* _WORK ORDER_
Print the lines that start the entries and continue through the one holding "PİRHA – İHD", please, exactly and with the pictures omitted.

* _SUPPLIED RECORDS_

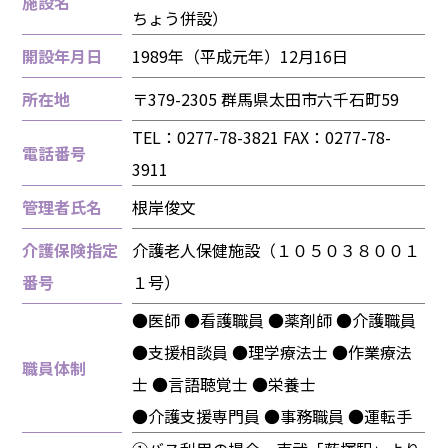
施設名
ちょう併設）
開設年月日
1989年（平成元年）12月16日
所在地
〒379-2305 群馬県太田市六千石町59
TEL：0277-78-3821 FAX：
0277-78-
電話番号
3911
管理者氏名
根岸俊文
介護保険指定
介護老人保健施設（１０５０３８００１
番号
１号）
●医師 ●看護職員 ●薬剤師 ●介護職員
●支援相談員 ●理学療法士 ●作業療法
職員体制
士 ●言語聴覚士 ●栄養士
●介護支援専門員 ●事務職員 ●運転手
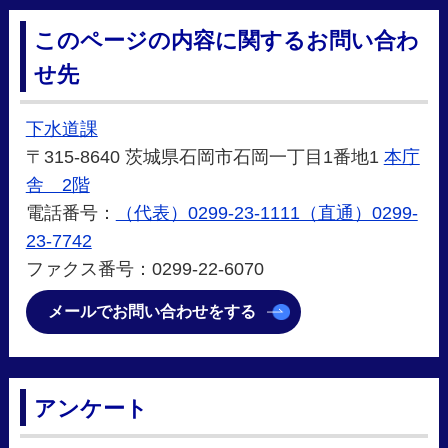
このページの内容に関するお問い合わ
せ先
下水道課
〒315-8640 茨城県石岡市石岡一丁目1番地1
本庁
舎 2階
電話番号：
（代表）0299-23-1111（直通）0299-
23-7742
ファクス番号：0299-22-6070
メールでお問い合わせをする
アンケート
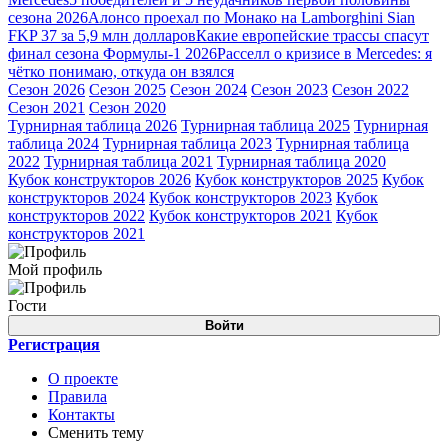
сезона 2026
Алонсо проехал по Монако на Lamborghini Sian
FKP 37 за 5,9 млн долларов
Какие европейские трассы спасут
финал сезона Формулы-1 2026
Расселл о кризисе в Mercedes: я
чётко понимаю, откуда он взялся
Сезон 2026
Сезон 2025
Сезон 2024
Сезон 2023
Сезон 2022
Сезон 2021
Сезон 2020
Турнирная таблица 2026
Турнирная таблица 2025
Турнирная
таблица 2024
Турнирная таблица 2023
Турнирная таблица
2022
Турнирная таблица 2021
Турнирная таблица 2020
Кубок конструкторов 2026
Кубок конструкторов 2025
Кубок
конструкторов 2024
Кубок конструкторов 2023
Кубок
конструкторов 2022
Кубок конструкторов 2021
Кубок
конструкторов 2021
Мой профиль
Гости
Войти
Регистрация
О проекте
Правила
Контакты
Сменить тему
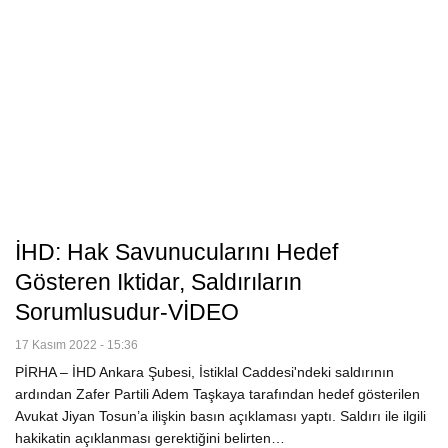
İHD: Hak Savunucularını Hedef
Gösteren Iktidar, Saldırıların
Sorumlusudur-VİDEO
17 Kasım 2022 - 15:36
PİRHA – İHD Ankara Şubesi, İstiklal Caddesi'ndeki saldırının
ardından Zafer Partili Adem Taşkaya tarafından hedef gösterilen
Avukat Jiyan Tosun’a ilişkin basın açıklaması yaptı. Saldırı ile ilgili
hakikatin açıklanması gerektiğini belirten…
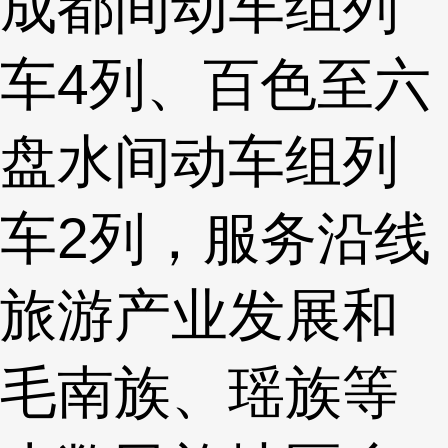
成都间动车组列
车4列、百色至六
盘水间动车组列
车2列，服务沿线
旅游产业发展和
毛南族、瑶族等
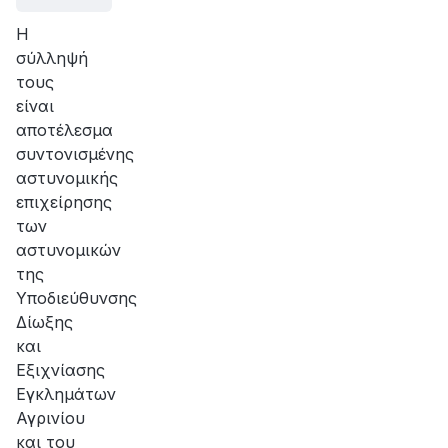
Η
σύλληψή
τους
είναι
αποτέλεσμα
συντονισμένης
αστυνομικής
επιχείρησης
των
αστυνομικών
της
Υποδιεύθυνσης
Δίωξης
και
Εξιχνίασης
Εγκλημάτων
Αγρινίου
και του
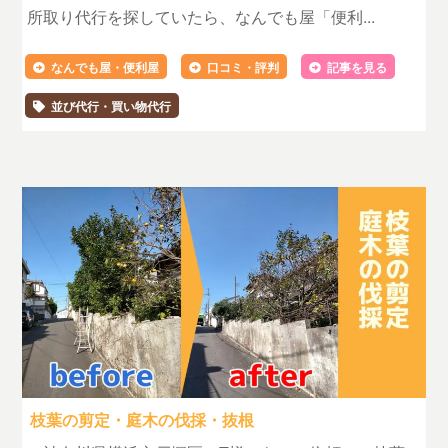
所取り代行を探していたら、なんでも屋「便利...
なんでも屋・便利屋
口コミ・評判
記事を見る
並び代行・買い物代行
枝葉の剪定・庭木の伐採・抜根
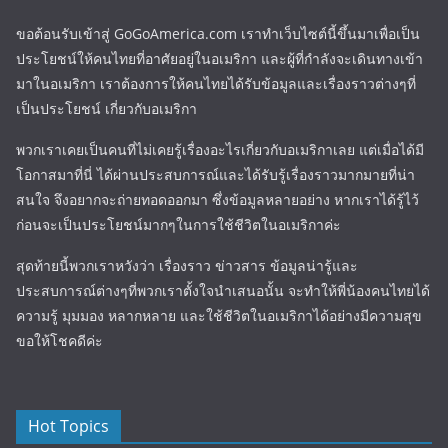
ขอต้อนรับเข้าสู่ GoGoAmerica.com เราทำเว็บไซต์นี้ขึ้นมาเพื่อเป็น
ประโยชน์ให้คนไทยที่อาศัยอยู่ในอเมริกา และผู้ที่กำลังจะเดินทางเข้า
มาในอเมริกา เราต้องการให้คนไทยได้รับข้อมูลและเรื่องราวต่างๆที่
เป็นประโยชน์ เกี่ยวกับอเมริกา
พวกเราเคยเป็นคนที่ไม่เคยรู้เรื่องอะไรเกี่ยวกับอเมริกาเลย แต่เมื่อได้มี
โอกาสมาที่นี่ ได้ผ่านประสบการณ์และได้รับรู้เรื่องราวมากมายที่น่า
สนใจ จึงอยากจะถ่ายทอดออกมา ซึ่งข้อมูลหลายอย่าง หากเราได้รู้ไว้
ก่อนจะเป็นประโยชน์มากๆในการใช้ชีวิตในอเมริกาค่ะ
สุดท้ายนี้พวกเราหวังว่า เรื่องราว ข่าวสาร ข้อมูลน่ารู้และ
ประสบการณ์ต่างๆที่พวกเราตั้งใจนำเสนอนั้น จะทำให้พี่น้องคนไทยได้
ความรู้ มุมมอง หลากหลาย และใช้ชีวิตในอเมริกาได้อย่างมีความสุข
ขอให้โชคดีค่ะ
Hot Topics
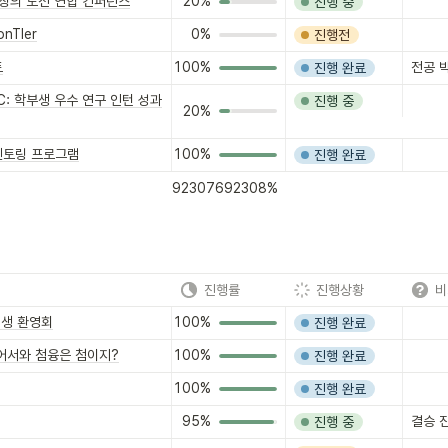
창의 도전 연합 컨퍼런스
20%
진행 중
onTIer
0%
진행전
트
100%
전공 
진행 완료
IC: 학부생 우수 연구 인턴 성과
진행 중
20%
멘토링 프로그램
100%
진행 완료
67.692307692308%
AVERAGE
진행률
진행상황
비
입생 환영회
100%
진행 완료
어서와 첨융은 첨이지?
100%
진행 완료
100%
진행 완료
95%
결승 
진행 중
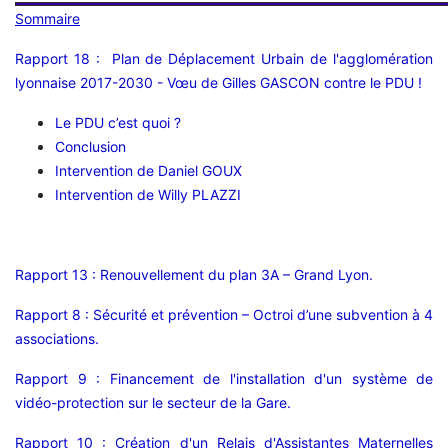
Sommaire
Rapport 18 : Plan de Déplacement Urbain de l'agglomération
lyonnaise 2017-2030 - Vœu de Gilles GASCON contre le PDU !
Le PDU c’est quoi ?
Conclusion
Intervention de Daniel GOUX
Intervention de Willy PLAZZI
Rapport 13 : Renouvellement du plan 3A – Grand Lyon.
Rapport 8 : Sécurité et prévention – Octroi d’une subvention à 4
associations.
Rapport 9 : Financement de l'installation d'un système de
vidéo-protection sur le secteur de la Gare.
Rapport 10 : Création d'un Relais d'Assistantes Maternelles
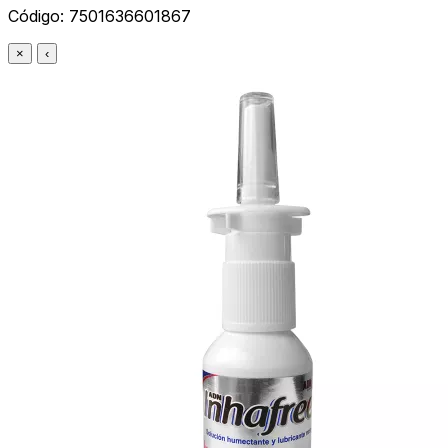
Código:
7501636601867
×
‹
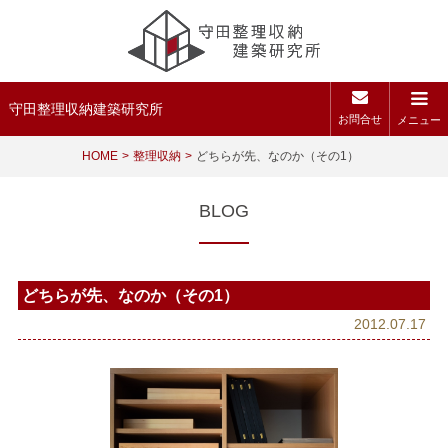
守田整理収納建築研究所
お問合せ
メニュー
HOME
整理収納
どちらが先、なのか（その1）
BLOG
どちらが先、なのか（その1）
2012.07.17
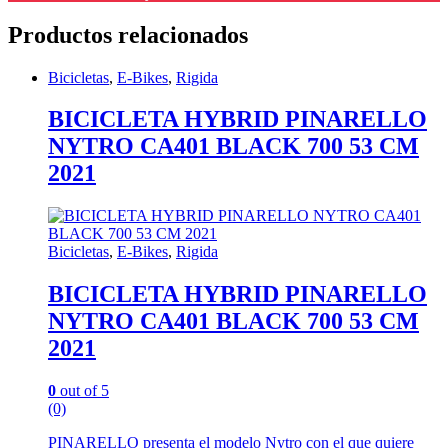
Productos relacionados
Bicicletas
,
E-Bikes
,
Rigida
BICICLETA HYBRID PINARELLO
NYTRO CA401 BLACK 700 53 CM
2021
Bicicletas
,
E-Bikes
,
Rigida
BICICLETA HYBRID PINARELLO
NYTRO CA401 BLACK 700 53 CM
2021
0
out of 5
(0)
PINARELLO presenta el modelo Nytro con el que quiere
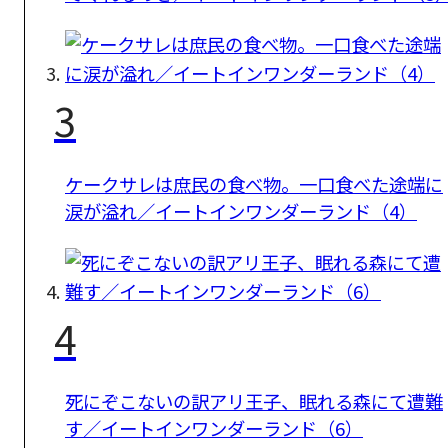
3
ケークサレは庶民の食べ物。一口食べた途端に
涙が溢れ／イートインワンダーランド（4）
4
死にぞこないの訳アリ王子、眠れる森にて遭難
す／イートインワンダーランド（6）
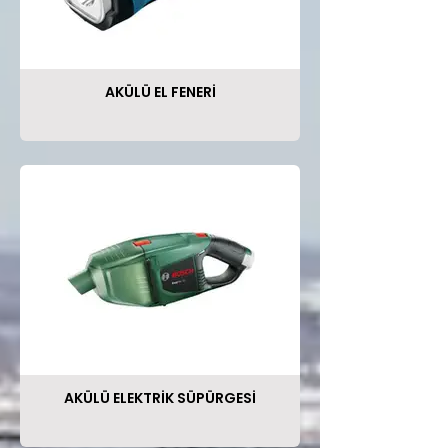
AKÜLÜ EL FENERİ
AKÜLÜ ELEKTRİK SÜPÜRGESİ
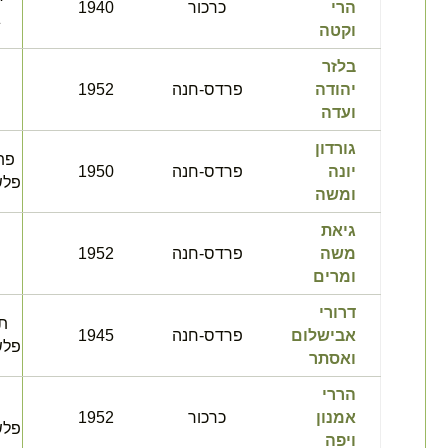
הרי
כרכור
1940
ג
וקטה
בלזר
ח
יהודה
פרדס-חנה
1952
ועדה
גורדון
פת
יונה
פרדס-חנה
1950
פלש
ומשה
גיאת
משה
פרדס-חנה
1952
ומרים
דרורי
תל
אבישלום
פרדס-חנה
1945
פלש
ואסתר
הררי
אמנון
כרכור
1952
פלש
ויפה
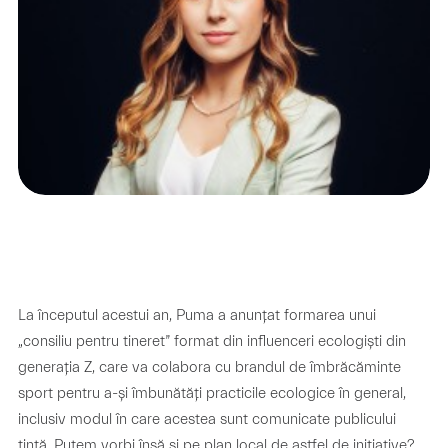
La începutul acestui an, Puma a anunțat formarea unui
„consiliu pentru tineret” format din influenceri ecologiști din
generația Z, care va colabora cu brandul de îmbrăcăminte
sport pentru a-și îmbunătăți practicile ecologice în general,
inclusiv modul în care acestea sunt comunicate publicului
țintă. Putem vorbi însă și pe plan local de astfel de inițiative?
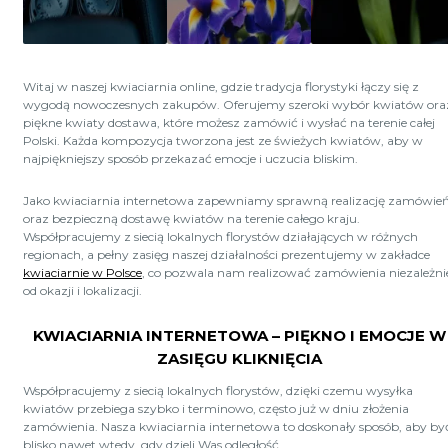
Witaj w naszej kwiaciarnia online, gdzie tradycja florystyki łączy się z
wygodą nowoczesnych zakupów. Oferujemy szeroki wybór kwiatów ora
piękne kwiaty dostawa, które możesz zamówić i wysłać na terenie całej
Polski. Każda kompozycja tworzona jest ze świeżych kwiatów, aby w
najpiękniejszy sposób przekazać emocje i uczucia bliskim.
Jako kwiaciarnia internetowa zapewniamy sprawną realizację zamówie
oraz bezpieczną dostawę kwiatów na terenie całego kraju.
Współpracujemy z siecią lokalnych florystów działających w różnych
regionach, a pełny zasięg naszej działalności prezentujemy w zakładce
kwiaciarnie w Polsce
, co pozwala nam realizować zamówienia niezależni
od okazji i lokalizacji.
KWIACIARNIA INTERNETOWA – PIĘKNO I EMOCJE W
ZASIĘGU KLIKNIĘCIA
Współpracujemy z siecią lokalnych florystów, dzięki czemu wysyłka
kwiatów przebiega szybko i terminowo, często już w dniu złożenia
zamówienia. Nasza kwiaciarnia internetowa to doskonały sposób, aby by
blisko nawet wtedy, gdy dzieli Was odległość.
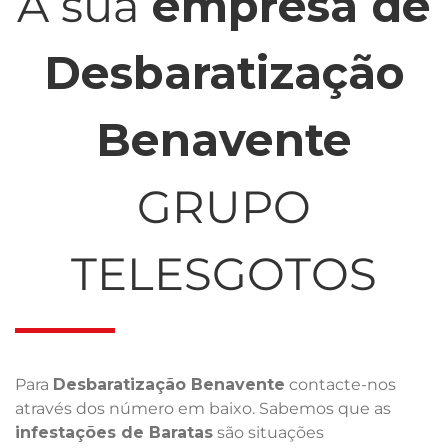
A sua
empresa de
Desbaratização
Benavente
GRUPO
TELESGOTOS
Para
Desbaratização Benavente
contacte-nos
através dos número em baixo. Sabemos que as
infestações de Baratas
são situações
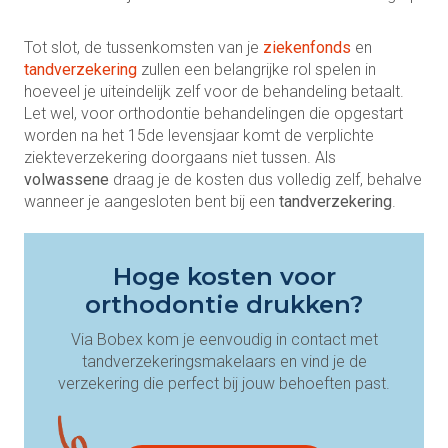
Tot slot, de tussenkomsten van je
ziekenfonds
en
tandverzekering
zullen een belangrijke rol spelen in
hoeveel je uiteindelijk zelf voor de behandeling betaalt.
Let wel, voor orthodontie behandelingen die opgestart
worden na het 15de levensjaar komt de verplichte
ziekteverzekering doorgaans niet tussen. Als
volwassene
draag je de kosten dus volledig zelf, behalve
wanneer je aangesloten bent bij een
tandverzekering
.
Hoge kosten voor
orthodontie drukken?
Via Bobex kom je eenvoudig in contact met
tandverzekeringsmakelaars en vind je de
verzekering die perfect bij jouw behoeften past.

* _RESULT OF THIS TASK_
施設名
ちょう併設）
開設年月日
1989年（平成元年）12月16日
所在地
〒379-2305 群馬県太田市六千石町59
TEL：0277-78-3821 FAX：
0277-78-
電話番号
3911
管理者氏名
根岸俊文
介護保険指定
介護老人保健施設（１０５０３８００１
番号
１号）
●医師 ●看護職員 ●薬剤師 ●介護職員
●支援相談員 ●理学療法士 ●作業療法
職員体制
士 ●言語聴覚士 ●栄養士
●介護支援専門員 ●事務職員 ●運転手
このページの内容に関するお問い合わ
せ先
下水道課
〒315-8640 茨城県石岡市石岡一丁目1番地1
本庁
舎 2階
電話番号：
（代表）0299-23-1111（直通）0299-
23-7742
ファクス番号：0299-22-6070
メールでお問い合わせをする
アンケート
сезона 2026
Алонсо проехал по Монако на Lamborghini Sian
FKP 37 за 5,9 млн долларов
Какие европейские трассы спасут
финал сезона Формулы-1 2026
Расселл о кризисе в Mercedes: я
чётко понимаю, откуда он взялся
Сезон 2026
Сезон 2025
Сезон 2024
Сезон 2023
Сезон 2022
Сезон 2021
Сезон 2020
Турнирная таблица 2026
Турнирная таблица 2025
Турнирная
таблица 2024
Турнирная таблица 2023
Турнирная таблица
2022
Турнирная таблица 2021
Турнирная таблица 2020
Кубок конструкторов 2026
Кубок конструкторов 2025
Кубок
конструкторов 2024
Кубок конструкторов 2023
Кубок
конструкторов 2022
Кубок конструкторов 2021
Кубок
конструкторов 2021
Мой профиль
Гости
Войти
Регистрация
О проекте
Правила
Контакты
Сменить тему
İHD: Hak Savunucularını Hedef
Gösteren Iktidar, Saldırıların
Sorumlusudur-VİDEO
17 Kasım 2022 - 15:36
PİRHA – İHD Ankara Şubesi, İstiklal Caddesi'ndeki saldırının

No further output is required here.